▶ Excerpt provided
================================

We’re showing three films on Sunday at the BCT: Meru at 2:30, Free Solo at 4:45, and The Handmaid’s Tale at 7:15. Single movie tickets ($8) and All-Day-Passes ($15) can be purchased here. (Ticket prices will increase the day of the show.)
In the high-stakes pursuit of big-wall climbing, the Shark’s Fin on Mount Meru may be the ultimate prize. Sitting 21,000 feet above the sacred Ganges River in Northern India, the mountain’s perversely stacked obstacles make it both a nightmare and an irresistible calling for some of the world’s toughest climbers. In October 2008, renowned alpinists Conrad Anker, Jimmy Chin and Renan Ozturk arrived in India to tackle Meru. Their planned seven-day trip quickly devolved into a 20-day odyssey in sub-zero temperatures with quickly depleting food rations. Within 100 meters of the elusive summit, their journey – like all previous attempts – fell short of the goal.

================================

▶ Work to be completed
Transcribe the Sunday film screening text, beginning at the words "We’re showing three" and stopping after "of the show.)".

================================

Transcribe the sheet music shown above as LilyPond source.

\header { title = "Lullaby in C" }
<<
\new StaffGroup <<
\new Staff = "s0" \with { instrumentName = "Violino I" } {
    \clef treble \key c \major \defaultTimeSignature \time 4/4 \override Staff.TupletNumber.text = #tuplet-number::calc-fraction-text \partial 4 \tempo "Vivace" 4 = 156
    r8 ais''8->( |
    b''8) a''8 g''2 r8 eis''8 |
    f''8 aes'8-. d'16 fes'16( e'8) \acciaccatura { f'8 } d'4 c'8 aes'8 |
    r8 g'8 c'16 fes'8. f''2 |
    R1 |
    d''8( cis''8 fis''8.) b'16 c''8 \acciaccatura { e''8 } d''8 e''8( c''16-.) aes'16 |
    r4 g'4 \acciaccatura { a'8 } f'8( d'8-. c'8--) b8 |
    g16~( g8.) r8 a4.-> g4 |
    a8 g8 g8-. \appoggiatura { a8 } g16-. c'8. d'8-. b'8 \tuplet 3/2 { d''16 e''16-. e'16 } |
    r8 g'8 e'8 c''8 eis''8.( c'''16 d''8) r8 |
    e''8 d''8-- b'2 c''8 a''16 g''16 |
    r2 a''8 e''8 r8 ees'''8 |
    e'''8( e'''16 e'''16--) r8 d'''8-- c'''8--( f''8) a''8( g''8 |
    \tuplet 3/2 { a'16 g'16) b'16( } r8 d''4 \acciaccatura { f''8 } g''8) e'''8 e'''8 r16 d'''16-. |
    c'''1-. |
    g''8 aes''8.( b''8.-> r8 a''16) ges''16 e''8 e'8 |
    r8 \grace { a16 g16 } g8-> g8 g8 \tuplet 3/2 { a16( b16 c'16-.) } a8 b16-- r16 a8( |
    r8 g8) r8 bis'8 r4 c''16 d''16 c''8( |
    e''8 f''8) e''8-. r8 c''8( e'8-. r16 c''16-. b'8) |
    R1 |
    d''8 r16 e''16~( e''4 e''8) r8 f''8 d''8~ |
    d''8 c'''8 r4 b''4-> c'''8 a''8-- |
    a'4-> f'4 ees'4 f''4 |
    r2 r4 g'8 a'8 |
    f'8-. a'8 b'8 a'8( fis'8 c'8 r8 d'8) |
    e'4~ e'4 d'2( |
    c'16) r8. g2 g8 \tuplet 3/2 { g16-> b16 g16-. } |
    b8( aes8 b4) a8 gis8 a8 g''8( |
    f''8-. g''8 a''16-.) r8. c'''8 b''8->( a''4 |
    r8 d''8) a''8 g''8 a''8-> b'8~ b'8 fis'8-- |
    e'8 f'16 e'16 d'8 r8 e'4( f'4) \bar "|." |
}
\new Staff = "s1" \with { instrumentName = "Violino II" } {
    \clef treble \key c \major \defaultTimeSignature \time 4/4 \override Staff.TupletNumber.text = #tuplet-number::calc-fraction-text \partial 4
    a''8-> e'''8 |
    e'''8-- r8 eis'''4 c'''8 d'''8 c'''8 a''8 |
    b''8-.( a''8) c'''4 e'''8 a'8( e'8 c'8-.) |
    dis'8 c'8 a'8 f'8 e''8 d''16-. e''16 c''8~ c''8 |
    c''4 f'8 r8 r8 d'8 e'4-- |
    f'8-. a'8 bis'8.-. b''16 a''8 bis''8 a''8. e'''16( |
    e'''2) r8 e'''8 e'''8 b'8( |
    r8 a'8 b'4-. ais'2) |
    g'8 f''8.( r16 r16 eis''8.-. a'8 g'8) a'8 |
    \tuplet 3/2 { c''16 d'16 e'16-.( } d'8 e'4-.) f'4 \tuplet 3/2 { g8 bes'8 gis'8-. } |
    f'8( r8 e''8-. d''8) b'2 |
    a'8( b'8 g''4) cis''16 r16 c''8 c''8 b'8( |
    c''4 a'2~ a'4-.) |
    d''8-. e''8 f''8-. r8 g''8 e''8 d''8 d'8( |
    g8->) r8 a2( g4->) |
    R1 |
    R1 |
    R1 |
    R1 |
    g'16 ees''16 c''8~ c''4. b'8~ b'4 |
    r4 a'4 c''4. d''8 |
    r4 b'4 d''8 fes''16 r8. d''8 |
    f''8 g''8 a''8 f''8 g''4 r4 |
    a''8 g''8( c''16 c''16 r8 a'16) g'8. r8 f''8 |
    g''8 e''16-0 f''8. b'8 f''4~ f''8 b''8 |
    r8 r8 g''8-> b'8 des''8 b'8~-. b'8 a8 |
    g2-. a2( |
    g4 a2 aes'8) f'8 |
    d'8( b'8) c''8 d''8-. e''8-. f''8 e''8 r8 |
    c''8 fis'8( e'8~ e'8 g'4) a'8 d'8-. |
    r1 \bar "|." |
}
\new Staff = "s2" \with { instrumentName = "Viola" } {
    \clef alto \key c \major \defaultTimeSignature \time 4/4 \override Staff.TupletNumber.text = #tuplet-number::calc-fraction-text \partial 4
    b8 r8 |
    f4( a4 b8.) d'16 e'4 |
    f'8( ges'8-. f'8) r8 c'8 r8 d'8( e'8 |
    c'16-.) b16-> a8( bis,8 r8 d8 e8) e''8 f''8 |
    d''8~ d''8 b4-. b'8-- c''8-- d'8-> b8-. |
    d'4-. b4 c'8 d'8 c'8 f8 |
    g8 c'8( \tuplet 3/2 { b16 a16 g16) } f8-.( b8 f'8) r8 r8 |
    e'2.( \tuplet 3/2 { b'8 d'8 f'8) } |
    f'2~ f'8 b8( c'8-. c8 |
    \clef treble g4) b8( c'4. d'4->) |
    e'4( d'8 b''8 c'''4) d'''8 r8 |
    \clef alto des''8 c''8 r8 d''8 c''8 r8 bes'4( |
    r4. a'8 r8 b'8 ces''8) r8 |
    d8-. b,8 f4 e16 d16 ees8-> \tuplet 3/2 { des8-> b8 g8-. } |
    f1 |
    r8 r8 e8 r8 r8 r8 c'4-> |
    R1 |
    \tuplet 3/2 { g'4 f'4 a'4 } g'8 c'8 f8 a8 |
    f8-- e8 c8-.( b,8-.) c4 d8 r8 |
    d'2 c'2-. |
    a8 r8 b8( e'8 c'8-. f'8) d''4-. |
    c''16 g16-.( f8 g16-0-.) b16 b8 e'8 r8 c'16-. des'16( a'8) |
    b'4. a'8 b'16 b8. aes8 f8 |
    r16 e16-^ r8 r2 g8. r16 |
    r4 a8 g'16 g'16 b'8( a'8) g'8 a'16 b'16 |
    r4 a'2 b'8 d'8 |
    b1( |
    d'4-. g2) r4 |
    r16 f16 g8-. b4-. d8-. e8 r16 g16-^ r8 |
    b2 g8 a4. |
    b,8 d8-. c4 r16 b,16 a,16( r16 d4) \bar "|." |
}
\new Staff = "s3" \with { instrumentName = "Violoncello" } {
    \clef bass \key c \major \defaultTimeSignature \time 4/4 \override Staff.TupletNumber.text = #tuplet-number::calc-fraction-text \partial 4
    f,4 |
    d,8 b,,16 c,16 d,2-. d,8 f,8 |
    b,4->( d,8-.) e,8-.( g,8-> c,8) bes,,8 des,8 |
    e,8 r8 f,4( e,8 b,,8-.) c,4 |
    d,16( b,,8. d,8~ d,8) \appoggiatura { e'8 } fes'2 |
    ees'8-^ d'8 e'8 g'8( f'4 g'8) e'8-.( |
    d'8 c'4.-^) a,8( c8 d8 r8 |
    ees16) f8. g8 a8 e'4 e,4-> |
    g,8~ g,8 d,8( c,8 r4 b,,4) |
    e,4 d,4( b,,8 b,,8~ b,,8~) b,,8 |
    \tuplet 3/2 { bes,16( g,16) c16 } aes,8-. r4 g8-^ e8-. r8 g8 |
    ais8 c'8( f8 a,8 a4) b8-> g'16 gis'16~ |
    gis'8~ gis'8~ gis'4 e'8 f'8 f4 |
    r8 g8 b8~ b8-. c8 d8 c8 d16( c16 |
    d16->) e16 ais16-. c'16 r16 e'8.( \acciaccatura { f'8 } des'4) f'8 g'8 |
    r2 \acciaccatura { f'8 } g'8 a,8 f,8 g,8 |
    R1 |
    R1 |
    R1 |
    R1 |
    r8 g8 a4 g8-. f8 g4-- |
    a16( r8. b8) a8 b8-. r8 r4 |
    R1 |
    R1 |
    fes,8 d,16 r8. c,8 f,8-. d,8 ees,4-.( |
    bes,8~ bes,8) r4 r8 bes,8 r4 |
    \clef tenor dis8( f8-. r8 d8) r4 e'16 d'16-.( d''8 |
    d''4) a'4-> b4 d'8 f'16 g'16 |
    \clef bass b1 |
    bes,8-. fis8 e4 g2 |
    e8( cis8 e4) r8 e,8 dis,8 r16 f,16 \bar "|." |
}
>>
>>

================================

▶ Task answer
We’re showing three films on Sunday at the BCT: Meru at 2:30, Free Solo at 4:45, and The Handmaid’s Tale at 7:15. Single movie tickets ($8) and All-Day-Passes ($15) can be purchased here. (Ticket prices will increase the day of the show.)